> _WHAT YOU SHOULD DO_:
Your task is to find every line of the listing that includes "return" and copy it.

[SUPPLIED RECORDS]

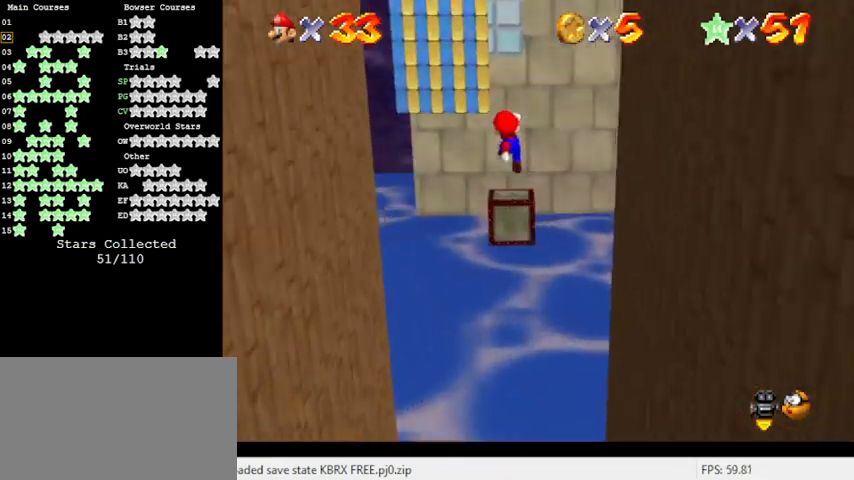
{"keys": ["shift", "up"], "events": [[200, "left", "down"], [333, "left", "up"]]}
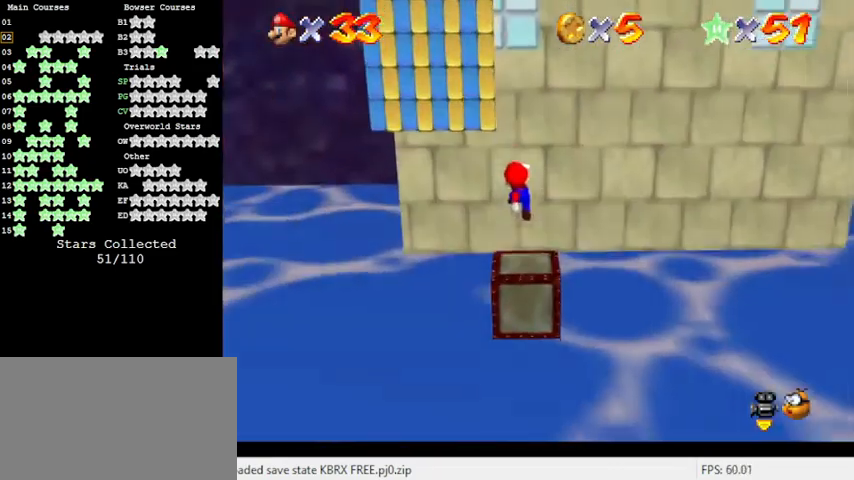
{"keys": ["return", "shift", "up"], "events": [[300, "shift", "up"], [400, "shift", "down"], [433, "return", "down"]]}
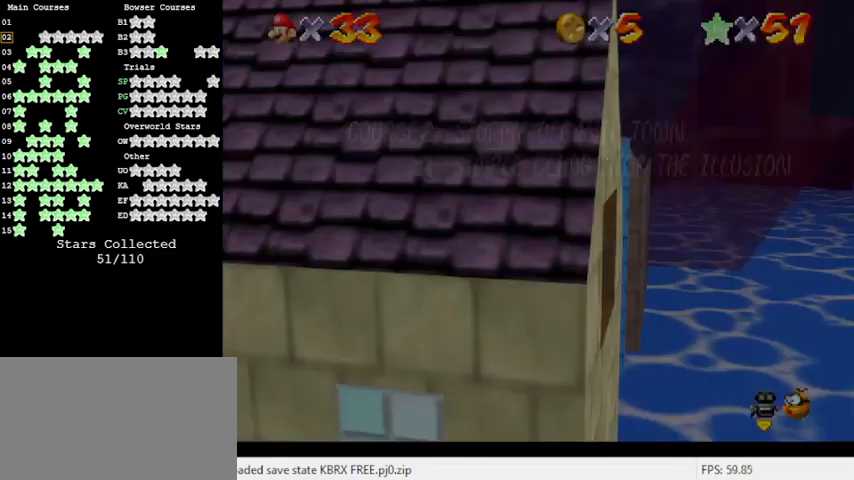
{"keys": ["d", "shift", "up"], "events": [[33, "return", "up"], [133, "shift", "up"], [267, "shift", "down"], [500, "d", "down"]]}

[/SUPPLIED RECORDS]
[SUPPLIED RECORDS]

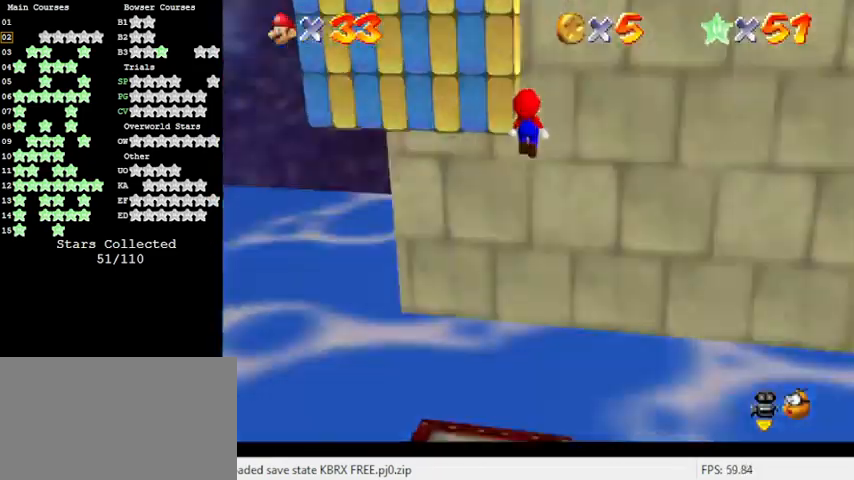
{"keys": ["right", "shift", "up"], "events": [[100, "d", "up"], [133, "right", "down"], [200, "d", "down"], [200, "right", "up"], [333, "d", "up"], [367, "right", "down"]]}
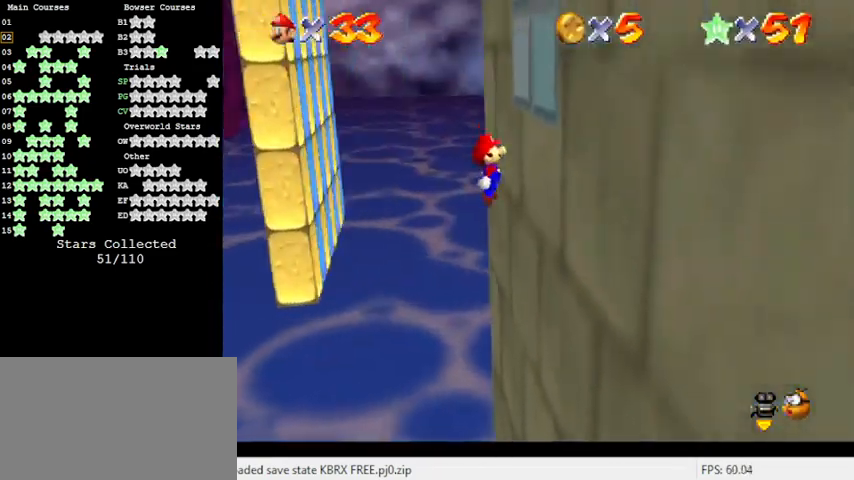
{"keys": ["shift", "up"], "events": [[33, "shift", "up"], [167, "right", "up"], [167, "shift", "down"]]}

[/SUPPLIED RECORDS]

> _TASK RESULT_:
{"keys": ["return", "shift", "up"], "events": [[300, "shift", "up"], [400, "shift", "down"], [433, "return", "down"]]}
{"keys": ["d", "shift", "up"], "events": [[33, "return", "up"], [133, "shift", "up"], [267, "shift", "down"], [500, "d", "down"]]}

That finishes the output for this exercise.